Queen's Club Gardens became Sporting Club Square in my fiction but we lived there a long time until it was 'discovered' by yuppies. Nobody knew this wonderful square full of trees, with a little park and tennis courts for the residents, entirely surrounded by what were essentially working class public housing -- what Americans call projects -- of a typically ugly kind. One of these 'estates' (the English word) was reckoned to be dangerous. Of course, it wasn't. It allowed us to live there for just over a decade before it was overrun with rude, pushy people. Until then it had been mostly rent-controlled Victorian apartments with a wide range of people living there. I miss the flat, but only as it was. It was becoming hell to live there. That's the problem with sanctuaries -- you find one and the people you're trying to get away from will eventually find it, too. I call it my lizard theory of human behaviour. One smart, curious lizard find the best, sunniest spot on the rock and the other lizards all come and climb on top of him.

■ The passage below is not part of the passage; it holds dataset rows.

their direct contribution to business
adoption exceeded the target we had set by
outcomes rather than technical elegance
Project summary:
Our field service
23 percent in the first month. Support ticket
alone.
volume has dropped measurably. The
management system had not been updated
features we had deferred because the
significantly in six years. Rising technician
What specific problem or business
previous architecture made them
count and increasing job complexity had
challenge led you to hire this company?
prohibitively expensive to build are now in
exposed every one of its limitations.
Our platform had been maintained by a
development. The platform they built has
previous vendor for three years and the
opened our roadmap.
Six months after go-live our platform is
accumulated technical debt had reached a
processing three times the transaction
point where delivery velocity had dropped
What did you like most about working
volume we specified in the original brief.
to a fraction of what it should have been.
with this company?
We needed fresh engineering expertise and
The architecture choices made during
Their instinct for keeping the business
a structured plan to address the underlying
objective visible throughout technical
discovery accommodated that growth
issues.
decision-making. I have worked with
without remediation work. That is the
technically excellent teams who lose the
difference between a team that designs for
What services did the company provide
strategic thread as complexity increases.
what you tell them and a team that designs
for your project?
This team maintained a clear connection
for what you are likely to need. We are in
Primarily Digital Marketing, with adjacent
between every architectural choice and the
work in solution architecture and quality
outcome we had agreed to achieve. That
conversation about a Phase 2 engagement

My first wife Hilary Bailey got a good degree at Cambridge and said she couldn't work for years because of everything she'd been taught about English Literature. She wasn't the only one who found a kind of freedom in science fiction, something which resonated for her. Her first long published story was a sci-fi novella in New Worlds, The Fall of Frenchy Steiner. I still know very smart, very good writers, good academics, who find they are science-fiction writers. There's a friend of mine at the moment, seriously well published poet and novelist, who wrote some stories he didn't know what to do with and I suggested he send them to Asimov's who bought them. He was delighted. "I'm a science-fiction writer and I didn't know it. Great!" was his response.

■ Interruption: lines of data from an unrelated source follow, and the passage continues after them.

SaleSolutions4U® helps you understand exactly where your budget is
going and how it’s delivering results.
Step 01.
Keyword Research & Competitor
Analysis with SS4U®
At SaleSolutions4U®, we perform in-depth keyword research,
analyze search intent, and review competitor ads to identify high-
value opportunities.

Well, by and large we've lost that exciting, experimental feeling and you're right, it was the same impulse which drove the Beatles and you can see them on The White Album striving to get back to their roots. Same in Let It Be. Johnny Lennon was a natural musician. I'm not knocking the others, but without Lennon they couldn't have lasted and become so great. You have to keep in touch with those roots, even as you keep pushing the envelope. You can't leave pulp behind without losing the vitality originally informing your work. I agree with Neil entirely. I wrote and write comics and I collect toy soldiers, not models or miniatures or figurines. When I write science fiction I like to say so. Ballard was exactly the same. Not everything you write is science fiction, but when you write it you don't need to spiff it up with another name for it. Also, that sense of curiosity disappears when publishers can tell you what does and doesn't sell. It was great when they didn't know what sold!